The *1 is the wild-type allele and is associated with normal enzyme activity. The *17 allele is associated with increased enzyme activity [6] and individuals with one or two copies of the *17 allele are typically classified as ‘fast metabolizers’. Individuals who carry one and two reduced-activity or non-functioning CYP2C19 alleles are ‘intermediate’ and ‘Slow metabolizers’, respectively, which are *2, *3, *4, *5, *6, *7, and *8. The most important loss-of-function allele is (*2) for CYP2C19, which is an important determinant of clopidogrel effect, was recognized only in 2006 [11], nearly a decade after its approval by the FDA.

Several studies focused on the effect of double, triple or even quadruple doses (150, 225, 300 mg daily, respectively) of clopidogrel to achieve active metabolite concentrations in *1/*2 and *2/*2 (slow metabolizers) individuals [12-14]. They evaluated on-treatment platelet reactivity and even with quadruple doses (300 mg daily), *2/*2 individuals weren’t able to achieve antiplatelet effects compared to *1/*1 individuals on 75 mg daily. Simon et al. showed that among patients with an acute myocardial infarction who were receiving clopidogrel, those carrying CYP2C19 loss-of-function alleles had a higher rate of subsequent cardiovascular events than those who were not [15]. This suggests that alternate antiplatelet agents (e.g., prasugrel, ticaglelor) are better options than increasing the dose of clopidogrel in slow metabolizer patients. There are fewer studies about clopidogrel in concentration of fast metabolizers (*17 individuals), although *17 is associated with higher concentrations of active metabolites [16,17] and thus high risk of bleeding.

Given these findings, in 2013, the FDA approved drug label for clopidogrel (Plavix) warning that patients who are CYP2C19 poor metabolizers may have diminished effectiveness of the drug, leading to higher cardiovascular event rates following acute coronary syndrome or percutaneous coronary intervention, as compared to patients with normal CYP2C19 function. The drug label suggested that alternative treatment or treatment strategies are considered in patients identified as CYP2C19 poor metabolizers.

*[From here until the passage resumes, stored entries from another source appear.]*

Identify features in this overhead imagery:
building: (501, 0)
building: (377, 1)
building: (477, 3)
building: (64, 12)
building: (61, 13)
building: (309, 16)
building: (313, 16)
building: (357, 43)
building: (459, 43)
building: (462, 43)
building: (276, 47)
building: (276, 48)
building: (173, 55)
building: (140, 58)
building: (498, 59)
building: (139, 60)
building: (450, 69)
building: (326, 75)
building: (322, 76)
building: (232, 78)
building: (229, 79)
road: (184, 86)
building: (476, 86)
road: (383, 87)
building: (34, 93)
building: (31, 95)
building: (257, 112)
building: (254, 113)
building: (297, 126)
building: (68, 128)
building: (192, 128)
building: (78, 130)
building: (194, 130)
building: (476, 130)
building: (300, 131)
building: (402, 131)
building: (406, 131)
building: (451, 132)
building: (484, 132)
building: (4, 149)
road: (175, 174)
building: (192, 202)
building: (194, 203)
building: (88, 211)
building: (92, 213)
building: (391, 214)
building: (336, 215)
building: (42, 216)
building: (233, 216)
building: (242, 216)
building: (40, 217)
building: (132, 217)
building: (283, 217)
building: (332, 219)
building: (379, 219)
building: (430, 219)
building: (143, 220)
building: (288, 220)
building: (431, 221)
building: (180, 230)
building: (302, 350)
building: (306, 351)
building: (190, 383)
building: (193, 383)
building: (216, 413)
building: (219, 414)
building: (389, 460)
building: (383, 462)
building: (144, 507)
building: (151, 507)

Information about the relationships between CYP2C19 genotype and pharmacokinetics, antiplatelet effect, and cardiovascular outcomes are available in the clopidogrel CYP2C19 CPIC guidelines [6].

Conclusion

Individualized medicine helps physicians to prescribe appropriate medication at the right dose to achieve optimal therapeutic effect while minimizing adverse effects. By studying the genotype of the CYP2C19 enzyme, we are able to identify those patients who will either not benefit from clopidogrel or will be at a higher risk for side effects and to formulate the best possible treatment plan for each patient to improve the quality of care and decreases drug related cardiac complications.